Lah terus fungsinya aku ada disini tuh apa? Masa iya aku cuma kebagian nemenin doang?

Agak gondok sih sebenernya, tapi ya mau gimana lagi. Mau balik ke Singapura sekarang juga sayang tiketnya kan. Jadi aku cuma menghabiskan waktu dengan berbelanja oleh-oleh dan juga menikmati keramaian yang ada.

Sialnya, kemanapun aku pergi, mataku tetap bisa menangkap sosok yang sangat familiar itu. Siapa lagi kalau bukan Nur Angga Tedjo Narendra dan Miss Kaluna Springfield.

Dia sedang berjalan-jalan dengan Miss Kaluna di pagi yang hangat ini. Keduanya mengenakan jaket yang membungkus tubuh mereka. Aku tahu, itu bukan karena keduanya kedinginan. Itu lebih untuk menutup wajah mereka agar tidak dikenali oleh orang-orang ataupun tertangkap cctv.

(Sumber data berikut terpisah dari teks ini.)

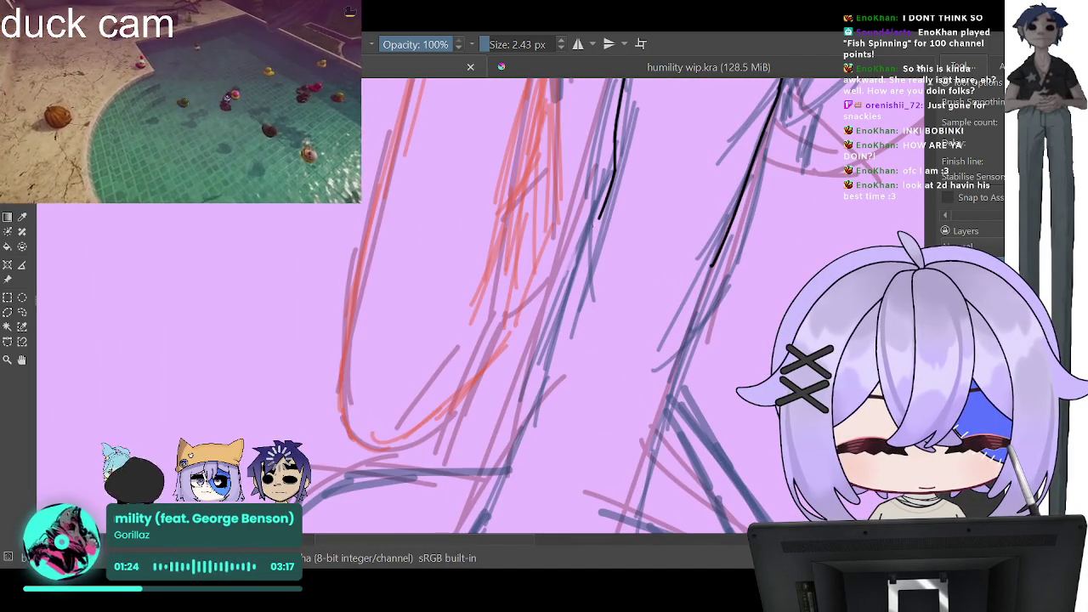
drag(599, 219, 575, 285)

Memang kenapa kalau mereka kepergok jalan bareng? Itu kan bukan aib. Apalagi keluarga keduanya juga nggak masalah mereka jalan bareng. Sudah didukung dari sejak mereka belum memiliki perasaan malah.

Untuk beberapa saat aku mengikuti kemana mereka berjalan. Ternyata keduanya menikmati matahari pagi sembari mengunjungi beberapa toko souvenir. Tapi ya, meski mereka berjalan bersama, nggak terlihat kalau keduanya itu sepasang kekasih. Bos kayak seorang bos yang lagi jalan sama asistennya. Nggak takut apa pacarnya nanti disamber sama orang? Miss Kaluna kayaknya juga ngikut terus di belakang Bos.

Aku nggak mengikuti mereka seharian, karena aku merasa aku sudah mengganggu privasi mereka meski keduanya nggak sadar aku ikuti. Ya cuma sadar diri aja sih kalau apa yang aku lakukan itu bukan hal yang sopan. Jadi aku kembali melanjutkan aktifitasku berbelanja oleh-oleh.

Dari 7 hari yang kami lewatkan di Frankfurt, hanya 3 hari Bos tinggal bersamaku di apartemen. Sisanya? Jelas tinggal bareng sama Miss Kaluna. Dan, Bos nggak membahas sedikitpun Miss Kaluna atau liburannya selama di Frankfurt kali ini. Oke, keep silent. Aku hanya saksi hidup bagi mereka.